An extended version of this process can be seen in the figure below. Not every collision of a neutron with \(\ce{U}\)-235 results in a fission reaction. A neutron from the initial fission process may strike an atom of \(\ce{U}\)-238, which does not continue the process. Another neutron may not collide with a nucleus, and be lost in the environment. However, a third neutron produced from the initial collision can collide with more \(\ce{U}\)-235, and continue the chain reaction to produce more neutrons.
Typical nuclear fission reactions balance in terms of mass. The total mass of the reactants is equal to the total mass of the products:
\[\ce{^{235}_{92}U} + \ce{^1_0n} \rightarrow \ce{^{92}_{36}Kr} + \ce{^{142}_{56}Ba} + 2 \ce{^1_0n} + \text{energy}\nonumber \]
There are a total of 236 mass units on the left of the equation and 236 mass units on the right. In the same manner, we see 92 protons on the left and 92 on the right.

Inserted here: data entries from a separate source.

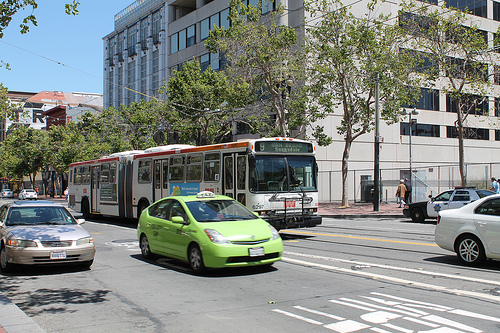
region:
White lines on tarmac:
[334, 293, 450, 326]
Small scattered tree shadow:
[22, 284, 119, 316]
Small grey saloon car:
[2, 203, 99, 272]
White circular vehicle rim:
[453, 235, 483, 264]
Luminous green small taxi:
[158, 193, 285, 281]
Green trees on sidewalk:
[102, 92, 204, 141]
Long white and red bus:
[94, 158, 259, 189]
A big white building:
[391, 128, 459, 165]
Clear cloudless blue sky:
[62, 26, 93, 53]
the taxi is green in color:
[132, 185, 316, 285]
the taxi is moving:
[164, 192, 268, 285]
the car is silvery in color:
[12, 185, 81, 280]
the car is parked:
[10, 185, 97, 290]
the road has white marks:
[344, 282, 425, 331]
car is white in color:
[438, 199, 499, 254]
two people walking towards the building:
[379, 165, 415, 198]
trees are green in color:
[86, 109, 184, 139]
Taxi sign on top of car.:
[199, 186, 218, 202]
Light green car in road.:
[134, 188, 259, 285]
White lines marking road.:
[331, 296, 379, 329]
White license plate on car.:
[246, 247, 266, 254]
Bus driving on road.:
[146, 156, 314, 202]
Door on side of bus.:
[90, 168, 110, 206]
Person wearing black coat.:
[406, 180, 416, 199]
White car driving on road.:
[438, 198, 489, 249]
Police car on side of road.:
[408, 190, 463, 224]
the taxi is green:
[144, 185, 282, 272]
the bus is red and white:
[132, 147, 321, 232]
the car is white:
[435, 201, 498, 268]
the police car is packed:
[401, 186, 481, 216]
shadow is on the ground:
[36, 285, 106, 322]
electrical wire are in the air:
[66, 61, 148, 101]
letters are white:
[315, 275, 460, 332]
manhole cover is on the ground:
[117, 234, 139, 254]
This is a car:
[136, 187, 288, 293]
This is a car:
[428, 191, 490, 241]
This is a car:
[400, 183, 497, 218]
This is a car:
[20, 180, 41, 210]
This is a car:
[2, 175, 27, 211]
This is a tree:
[427, 11, 497, 228]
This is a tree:
[312, 1, 380, 222]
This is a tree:
[230, 18, 312, 174]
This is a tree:
[171, 60, 243, 170]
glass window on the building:
[401, 120, 438, 136]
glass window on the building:
[398, 85, 439, 105]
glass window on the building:
[396, 8, 437, 41]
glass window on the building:
[445, 20, 485, 45]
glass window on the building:
[440, 55, 486, 78]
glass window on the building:
[445, 88, 486, 113]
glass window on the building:
[445, 128, 490, 141]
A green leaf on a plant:
[190, 79, 195, 81]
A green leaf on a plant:
[146, 109, 151, 113]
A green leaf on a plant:
[74, 145, 77, 146]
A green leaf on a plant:
[83, 148, 90, 152]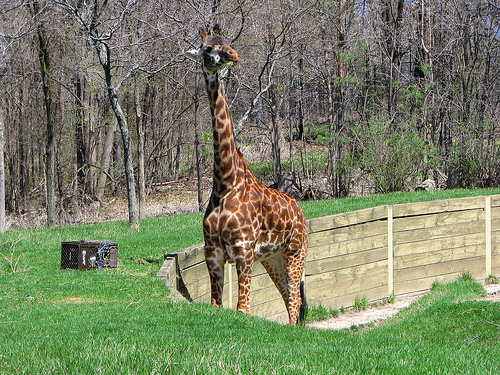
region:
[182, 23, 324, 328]
Adult giraffe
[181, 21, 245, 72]
The head of an adult giraffe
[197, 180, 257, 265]
The chest of an adult giraffe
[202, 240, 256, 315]
The front legs of an adult giraffe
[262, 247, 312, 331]
The back legs of an adult giraffe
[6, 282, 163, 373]
Green gras with some dirt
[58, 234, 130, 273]
Empty crate laying sideways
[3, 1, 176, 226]
Many leafless trees in background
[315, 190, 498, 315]
Wooden retaining wall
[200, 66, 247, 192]
Long neck of adult giraffe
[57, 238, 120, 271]
milk crate on the ground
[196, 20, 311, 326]
giraffe standing in enclosure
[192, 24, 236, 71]
giraffe is eating something green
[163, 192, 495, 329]
enclosure made of wooden boards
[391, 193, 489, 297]
fence is made up of seven board per sections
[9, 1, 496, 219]
the trees are mostly bare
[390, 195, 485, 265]
wood is light brown of enclosure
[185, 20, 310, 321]
giraffe is brown and tan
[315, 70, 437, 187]
some trees or bushes have green leaves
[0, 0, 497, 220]
trees are small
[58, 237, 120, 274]
A small brown milk crate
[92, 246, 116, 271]
Blue cloth on the brown crate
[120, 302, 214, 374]
The grass is cut short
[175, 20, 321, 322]
The giraffe is yellow and brown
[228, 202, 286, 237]
The giraffe has spots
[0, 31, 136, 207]
A forest in the distance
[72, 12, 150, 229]
A thin, dying tree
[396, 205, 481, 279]
Brown wooden planks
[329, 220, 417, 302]
The wood is unpolished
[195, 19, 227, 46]
The giraffe has two horns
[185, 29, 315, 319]
The giraffe is brown and yellow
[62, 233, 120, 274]
A brown milk crate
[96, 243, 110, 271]
Blue cloth on the crate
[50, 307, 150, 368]
Short green grass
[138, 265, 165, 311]
Grass near the edge of the containment area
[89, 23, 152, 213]
A dead tree behind the giraffe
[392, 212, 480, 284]
Wooden planks near the animal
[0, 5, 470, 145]
A forest in the distance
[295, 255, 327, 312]
A drooping tail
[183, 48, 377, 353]
tall and brown giraffe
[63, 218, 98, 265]
brown box on grass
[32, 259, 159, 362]
grass is short and green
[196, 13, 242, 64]
giraffe has dark head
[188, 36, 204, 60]
giraffe has light ears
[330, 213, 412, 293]
light brown wood fence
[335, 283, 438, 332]
light dirt patches on ground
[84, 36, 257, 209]
thin and bare trees behind giraffe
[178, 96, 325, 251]
brown and orange spots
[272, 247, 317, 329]
brown spotted legs on giraffe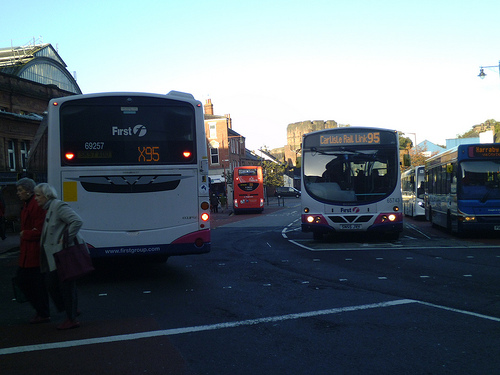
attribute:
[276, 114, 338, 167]
building — is old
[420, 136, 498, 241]
bus — Blue 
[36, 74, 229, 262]
bus — white 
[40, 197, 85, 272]
coat — white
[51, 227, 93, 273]
bag — red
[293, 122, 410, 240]
bus — white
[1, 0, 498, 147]
sky — daytime 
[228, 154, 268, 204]
bus — double decker 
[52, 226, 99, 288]
handbag — black 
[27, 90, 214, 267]
bus — one , white, mass transit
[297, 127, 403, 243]
bus — one 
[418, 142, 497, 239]
bus — one 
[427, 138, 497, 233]
bus — blue , mass , transit 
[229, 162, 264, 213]
bus — red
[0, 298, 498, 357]
line — white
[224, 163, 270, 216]
bus — red, two-level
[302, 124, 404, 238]
bus — blue , mass , transit , public , white 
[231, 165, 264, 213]
bus — red 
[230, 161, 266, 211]
bus — blue , mass , transit 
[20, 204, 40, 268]
jacket — is red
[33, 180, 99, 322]
woman — elder, one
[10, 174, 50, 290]
woman — elder, one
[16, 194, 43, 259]
coat — red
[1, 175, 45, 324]
elderly woman — elderly 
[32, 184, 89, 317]
elderly woman — elderly 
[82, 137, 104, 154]
white numbers — white 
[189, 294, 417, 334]
white line — white 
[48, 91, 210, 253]
bus — blue , mass , transit 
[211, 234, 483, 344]
marked area — marked 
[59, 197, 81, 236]
person's arm — person's 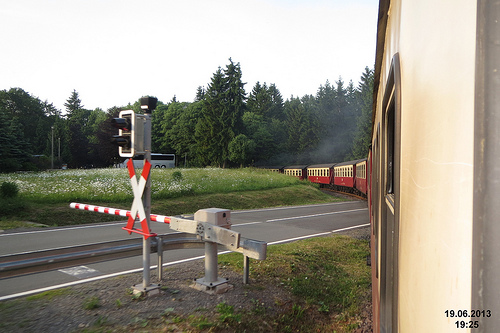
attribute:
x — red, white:
[124, 156, 152, 239]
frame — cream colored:
[307, 164, 331, 179]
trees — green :
[22, 77, 299, 156]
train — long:
[263, 164, 451, 194]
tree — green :
[210, 57, 249, 164]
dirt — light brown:
[1, 256, 287, 331]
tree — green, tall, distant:
[191, 61, 248, 168]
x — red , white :
[117, 155, 158, 240]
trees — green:
[0, 56, 379, 174]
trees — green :
[170, 73, 345, 155]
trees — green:
[194, 67, 288, 180]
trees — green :
[176, 17, 391, 214]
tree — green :
[244, 77, 284, 167]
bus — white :
[107, 144, 185, 176]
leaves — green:
[188, 55, 257, 164]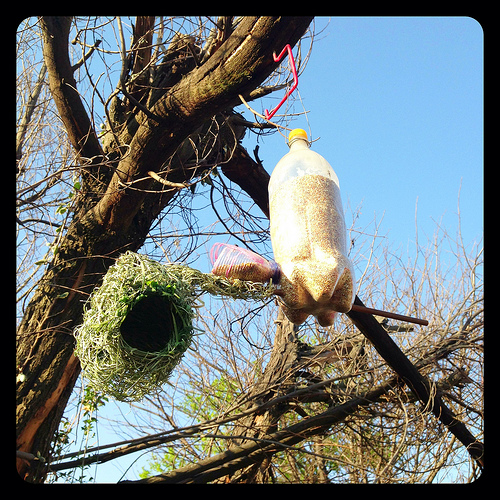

The energy that is released is the binding energy that holds the nucleus together.
Another set of fission products from \(\ce{U}\)-235 can be seen in the following reaction:
\[\ce{^{235}_{92}U} + \ce{^1_0n} \rightarrow \ce{^{95}_{42}Mo} + \ce{^{139}_{57}La} + 2 \ce{^1_0n} + \text{energy}\nonumber \]
Again, we see that the total number of mass units and of protons is equal on both sides of the equation.
Nuclear Power Generation
The generation of electricity is critical for operation of businesses, health care delivery, schools, homes, and other areas requiring the use of electrical power. According to 2011 statistics, coal is used for \(42\%\) of the total power generated, with natural gas being employed for another \(25\%\). Nuclear power plants are employed in about \(19\%\) of the cases, with renewable energy sources supplying the last \(13\%\). All of these fuels are used to heat water to generate steam. The steam then turns a turbine to generate electricity.
The diagram below shows the layout of a typical nuclear power plant. The radioactive rods are in the red container along with water, which is heated to steam. The energy for this heat comes from fission reactions of uranium. The steam passes through the turbine and causes the turbine to spin, generating electricity. As the steam condenses, it is run through a cooling tower to lower its temperature. The water then recirculates through the reactor core to be used again.
The control rods play an important role in the modulation of the nuclear chain reaction (usually a collision of a neutron with uranium). Each collision produces more neutrons than were present initially. If left unsupervised, the reaction would soon get out of control. Rods are commonly made of boron or a number of metals and metal alloys. The purpose of the control rods is to absorb neutrons to regulate the rate of the chain reaction, so that the water does not overheat and destroy the reactor.
Nuclear power is also used to propel ships. The turbine can be connected to a propeller system. The rotating turbine shaft will turn the propeller to move the ship.
Section Summary
- Nuclear fission is the process of a neutron colliding with a nucleus. The nucleus splits into two isotopes, each of which is roughly half the mass of the original atom. A small amount of mass is "left over" and released as energy.
- Examples of nuclear fission processes are illustrated.
- The importance of nuclear power in generating electricity is described.
- The operation of a nuclear power plant is described.